• [GOAL]:
Extract the text lines from every item below and reproduce them word for word, leaving the pictures out of your answer.

• [DATASET EXCERPTS]:

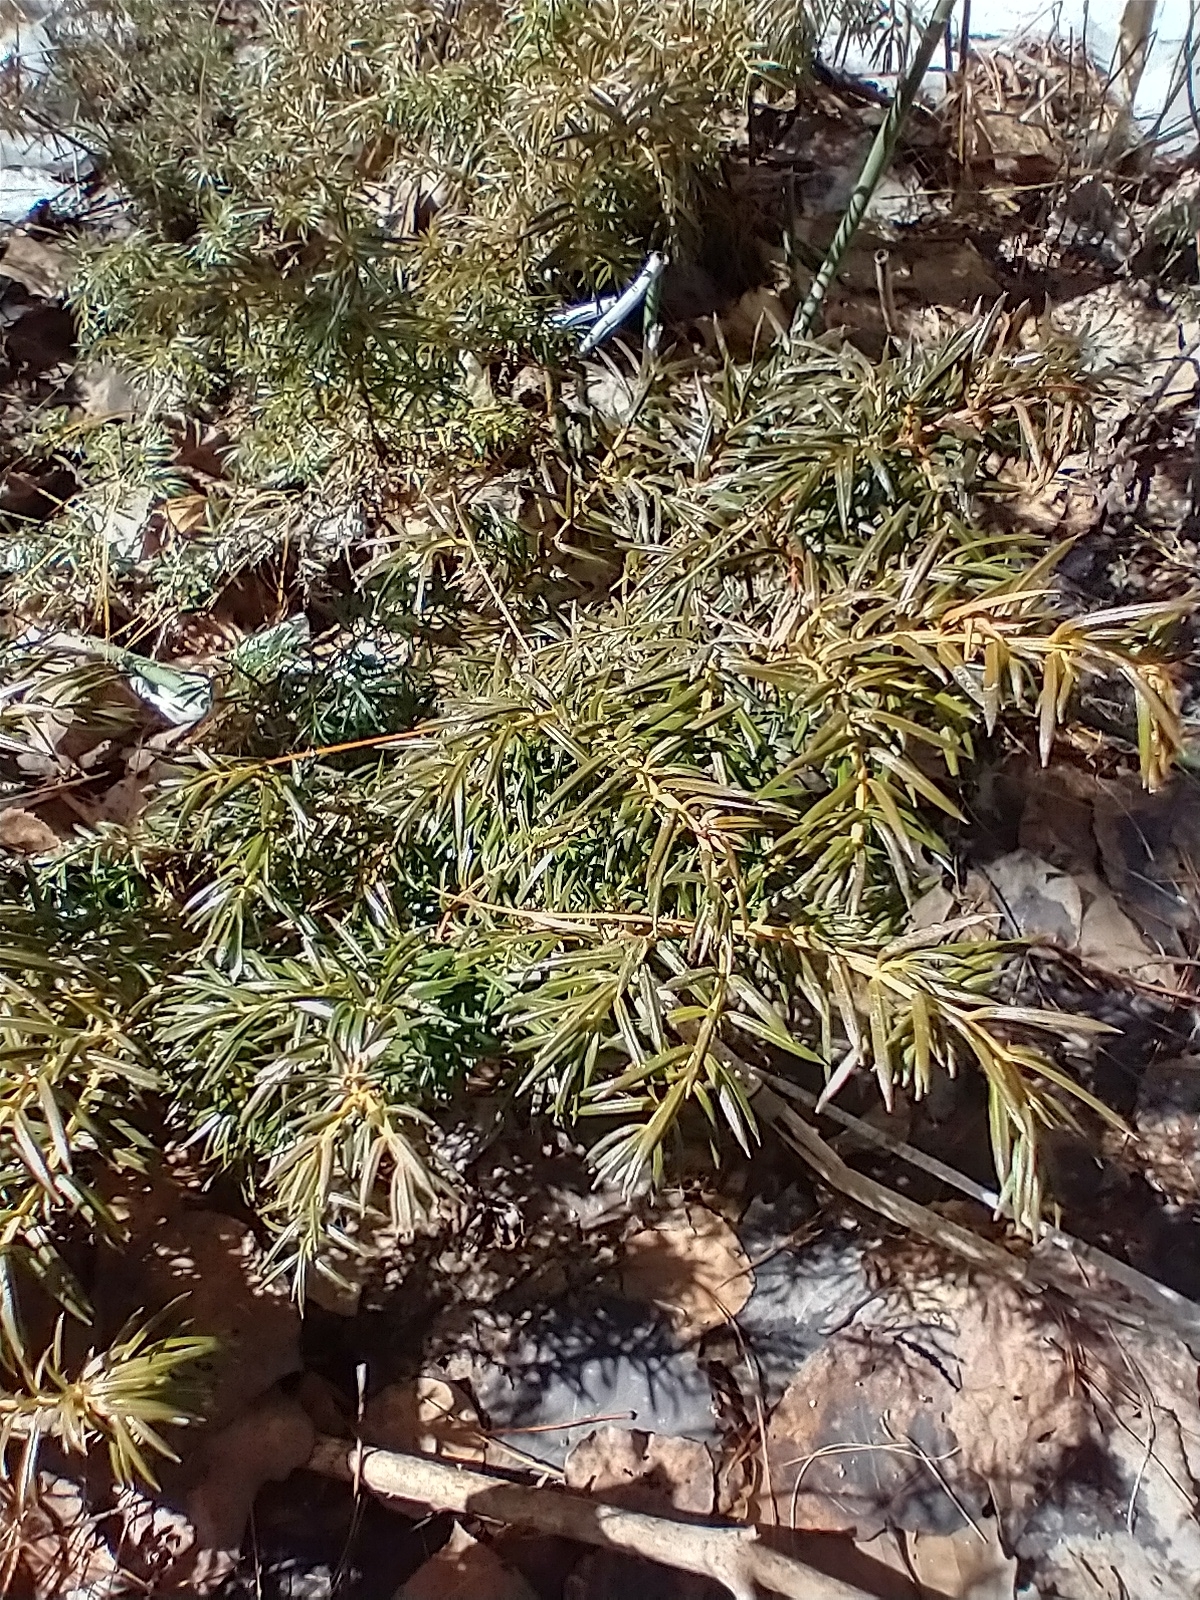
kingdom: Plantae
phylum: Tracheophyta
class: Pinopsida
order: Pinales
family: Cupressaceae
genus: Juniperus
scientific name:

• [REPLY TO THE EXERCISE]:
kingdom: Plantae
phylum: Tracheophyta
class: Pinopsida
order: Pinales
family: Cupressaceae
genus: Juniperus
scientific name:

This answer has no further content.